You guys are talking about the QuickSilver I believe....it got huge buds but Hermied on me and got yanked....made some bubble with it.


Thanks for the blast from the past....I had forgot about this grow.


----------



## Moto-Man (Feb 9, 2011)

Hamster Lewis said:
			
		

> You guys are talking about the QuickSilver I believe....it got huge buds but Hermied on me and got yanked....made some bubble with it. Thanks for the blast from the past....I had forgot about this grow.



Hey HL,

I just noticed that sweet pic of your Sensi-Star.. do any impressions remain with you regarding that strain?

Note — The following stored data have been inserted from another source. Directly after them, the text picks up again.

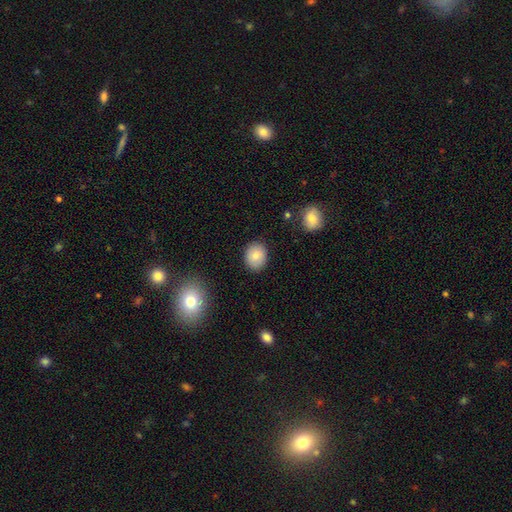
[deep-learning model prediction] A smooth galaxy with no disk features (83%) that is round (55%).

Vote fractions:
- Smooth or featured? smooth: 83% / star or artifact: 8% / featured or disk: 8%
- How rounded? round: 55% / in between: 44% / cigar-shaped: 1%
- Merging? none: 87% / minor disturbance: 9% / major disturbance: 2% / merger: 1%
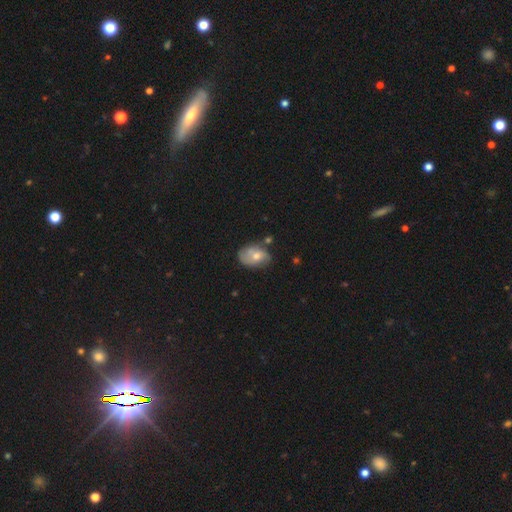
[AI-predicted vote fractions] The model was most divided on "smooth or featured": smooth: 49%, featured or disk: 43%, star or artifact: 8%. More confident: merging — none (55%).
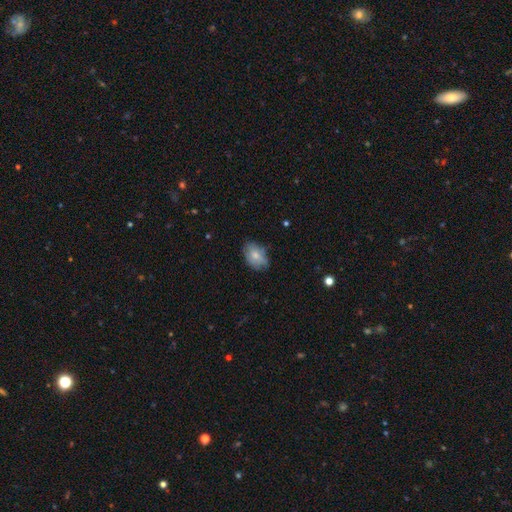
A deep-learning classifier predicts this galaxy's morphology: A smooth galaxy with no disk features (69%) that is in between round and cigar-shaped (86%). Merging: none (65%).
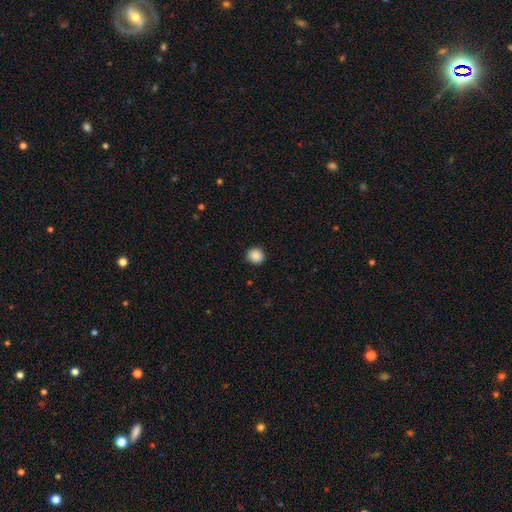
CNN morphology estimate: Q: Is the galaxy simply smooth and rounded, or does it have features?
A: smooth — 88%.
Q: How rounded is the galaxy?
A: round — 91%.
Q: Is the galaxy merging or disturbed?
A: none — 90%.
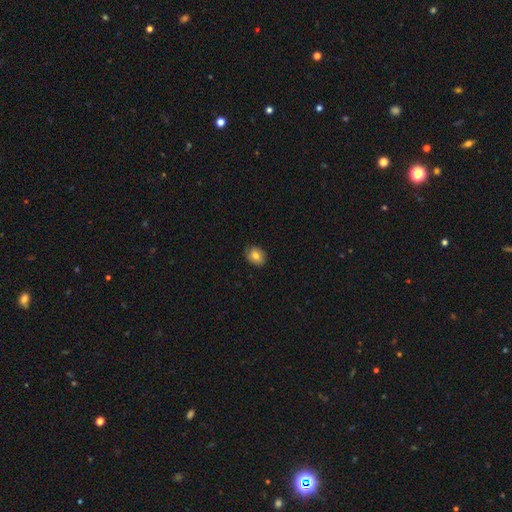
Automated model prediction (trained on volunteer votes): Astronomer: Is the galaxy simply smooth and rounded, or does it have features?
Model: smooth — 77%.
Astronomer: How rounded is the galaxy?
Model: in between — 58% (runner-up: round, 41%).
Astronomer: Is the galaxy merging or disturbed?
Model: none — 84%.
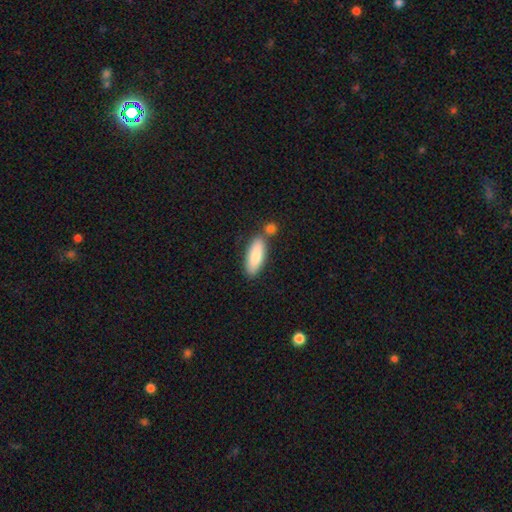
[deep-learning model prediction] Smooth or featured?
  - smooth: 83% *
  - featured or disk: 11%
  - star or artifact: 6%
How rounded?
  - in between: 69% *
  - cigar-shaped: 29%
  - round: 2%
Merging?
  - none: 69% *
  - merger: 16%
  - minor disturbance: 12%
  - major disturbance: 3%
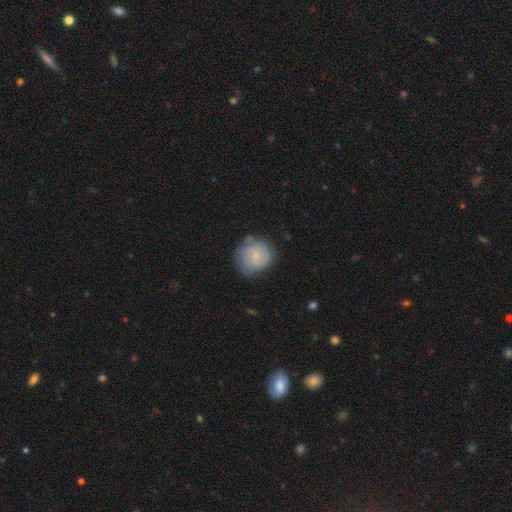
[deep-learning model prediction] smooth_or_featured: smooth (p=0.57) [alt: featured or disk p=0.36]
how_rounded: round (p=0.88) [alt: in between p=0.11]
merging: none (p=0.64) [alt: minor disturbance p=0.25]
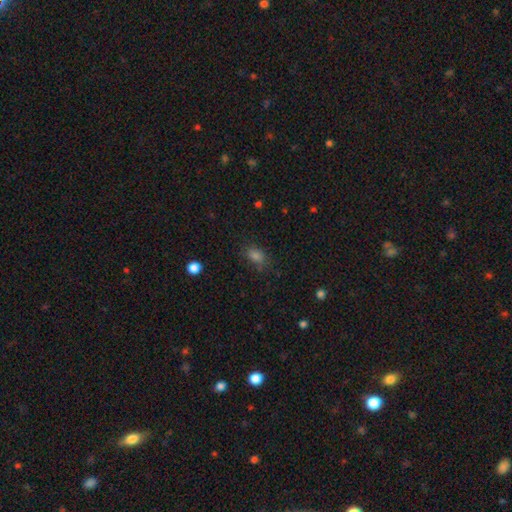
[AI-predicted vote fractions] A smooth galaxy with no disk features (78%) that is in between round and cigar-shaped (75%). Merging: none (77%).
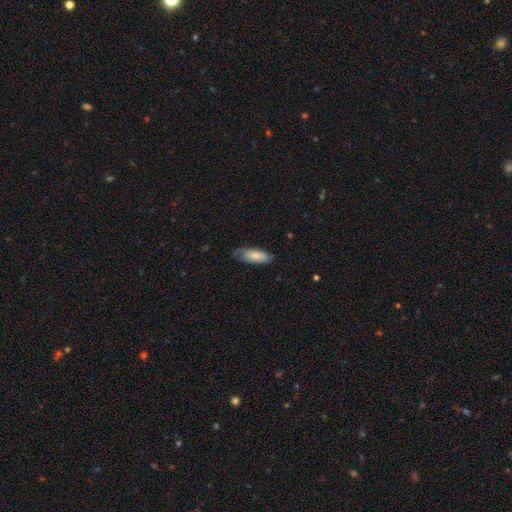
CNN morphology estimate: Smooth or featured?
  - smooth: 75% *
  - featured or disk: 19%
  - star or artifact: 6%
How rounded?
  - in between: 71% *
  - cigar-shaped: 28%
  - round: 2%
Merging?
  - none: 67% *
  - minor disturbance: 26%
  - major disturbance: 5%
  - merger: 1%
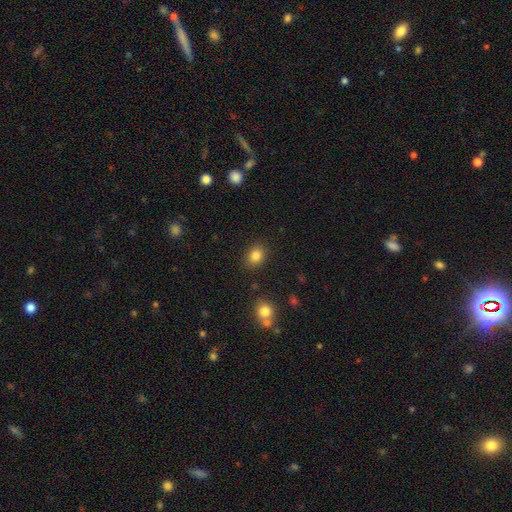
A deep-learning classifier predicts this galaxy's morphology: smooth_or_featured: smooth (p=0.84) [alt: star or artifact p=0.11]
how_rounded: round (p=0.51) [alt: in between p=0.48]
merging: none (p=0.86) [alt: minor disturbance p=0.09]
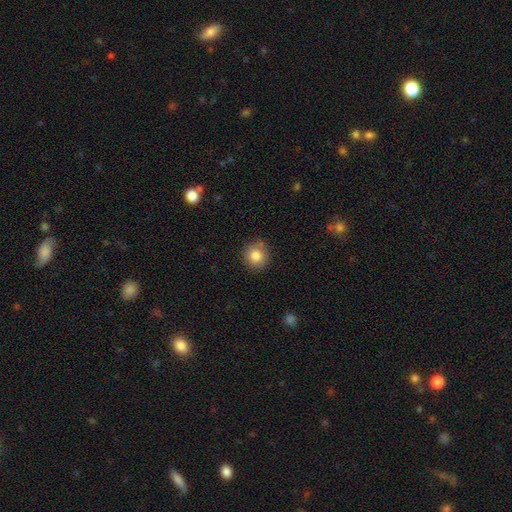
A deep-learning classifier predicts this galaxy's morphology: smooth 83%, star or artifact 10%, featured or disk 8%. Down the decision tree: how rounded — round (91%); merging — none (81%).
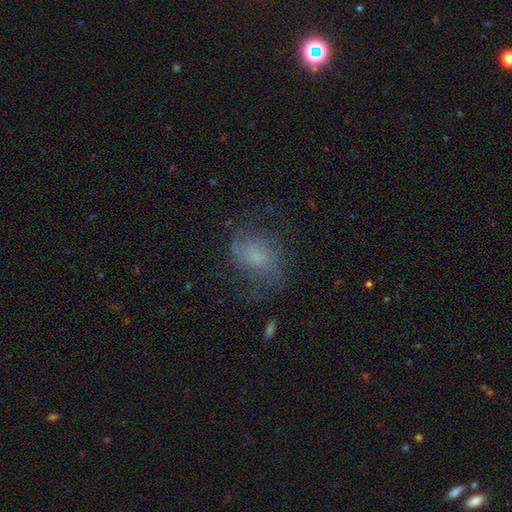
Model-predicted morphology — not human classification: type=featured or disk (51%); edge-on=no (97%); merging=none (58%).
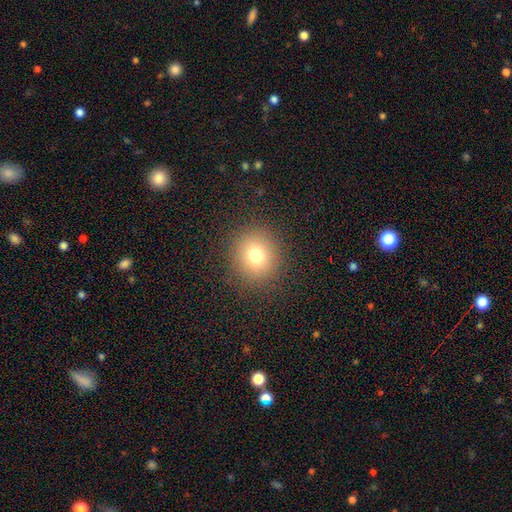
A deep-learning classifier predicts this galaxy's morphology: A smooth galaxy with no disk features (75%) that is round (86%).

Vote fractions:
- Smooth or featured? smooth: 75% / star or artifact: 15% / featured or disk: 10%
- How rounded? round: 86% / in between: 13% / cigar-shaped: 1%
- Merging? none: 88% / minor disturbance: 7% / major disturbance: 4% / merger: 1%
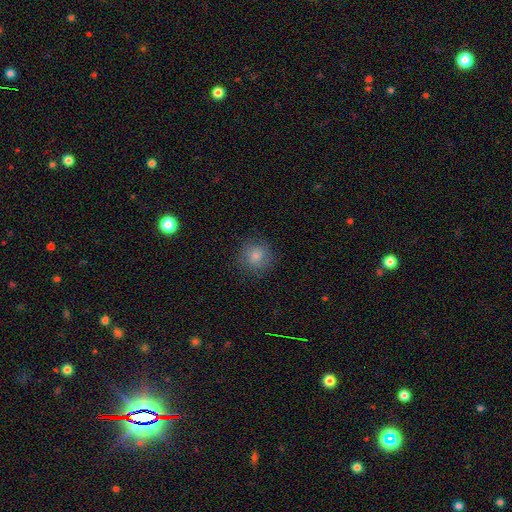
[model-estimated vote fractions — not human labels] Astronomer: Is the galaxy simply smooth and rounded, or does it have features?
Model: smooth — 70%.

I came across it at a seed site and it intrigued me.

Cheers,


----------



## nova564t (Feb 9, 2011)

Hamster Lewis said:
			
		

> I wish I cld help ya babys but I am all chemical. I use GH flora series. Nchef pops to mind as someone who cld answer your question...maybe he will pop in or you cld pm him.


I'm a gh flora guy too, this stuff makes pros outa amateurs!!


----------



## Locked (Feb 9, 2011)

Moto-Man said:
			
		

> Hey HL,
> 
> I just noticed that sweet pic of your Sensi-Star.. do any impressions remain with you regarding that strain? I came across it at a seed site and it intrigued me.
> 
> Cheers,



Yeah man the Sensi Star cross I had was A+ smoke....I still 5 beans of it I believe....maybe it needs to be regrown.   I have heard Sensi Star itself is A+ smoke on it's own.


----------



## Locked (Feb 9, 2011)

nova564t said:
			
		

> I'm a gh flora guy too, this stuff makes pros outa amateurs!!




No doubt....it makes it hard for me to go organic. Flora is cheap and I only use two parts at a time so it lasts even longer....except for the micro which gets used all the time.


----------



## TheKlonedRanger (Feb 10, 2011)

Hamster Lewis said:
			
		

> Thanks for the kind words of support everyone...off to work



You going deliver some of that dank to us hammy?  Man that is delicious!


----------



## Locked (Feb 10, 2011)

TheKlonedRanger said:
			
		

> You going deliver some of that dank to us hammy?  Man that is delicious!



Thanks Brosef....Man that wld be sweet...delivering bud instead of pkgs....


----------



## maineharvest (Feb 10, 2011)

Ham, is the Quicksilver an auto?  I remember growing some Quicksilver, I almost think it didnt autoflower though, but dont quote me on that cause my memory is a little foggy.


----------



## Locked (Feb 10, 2011)

maineharvest said:
			
		

> Ham, is the Quicksilver an auto?  I remember growing some Quicksilver, I almost think it didnt autoflower though, but dont quote me on that cause my memory is a little foggy.



Now that you say that I remember that it was an auto that never auto'd///so it got huge in veg and I flipped it...then it hermied.


----------



## maineharvest (Feb 10, 2011)

Sounds very familiar.  I dont remember who the breeder was.


----------



## Locked (Feb 10, 2011)

maineharvest said:
			
		

> Sounds very familiar.  I dont remember who the breeder was.



G13 labs

cannabis-seeds-bank.co.uk/g13-labs-cannabis-seeds/g13-labs-quicksilver-feminized/prod_1084.html


----------



## Moto-Man (Feb 10, 2011)

Hamster Lewis said:
			
		

> No doubt....it makes it hard for me to go organic. Flora is cheap and I only use two parts at a time so it lasts even longer....except for the micro which gets used all the time.



I like the 3-part GH series as well.. nice and simple.. maybe flush several days before chopping. I also have the GO series - all of them! - and it's just too damn difficult to fathom,.. I know, RTFM, but I do prefer to keep the "systems" in my life simple 

Cheers,


----------



## SmokinMom (Feb 11, 2011)

I'm definitely diggin this porn thing.


----------



## ozzydiodude (Feb 11, 2011)

More porn. More porn. More porn.


----------



## Locked (Feb 11, 2011)

Smokinmom said:
			
		

> I'm definitely diggin this porn thing.




Well if I knew all it wld take to get ya back was some Dankity Dank Porn I wld have posted some a longtime ago....


----------



## Sinisterhand (Feb 11, 2011)

Very nice, thanks for sharing.


----------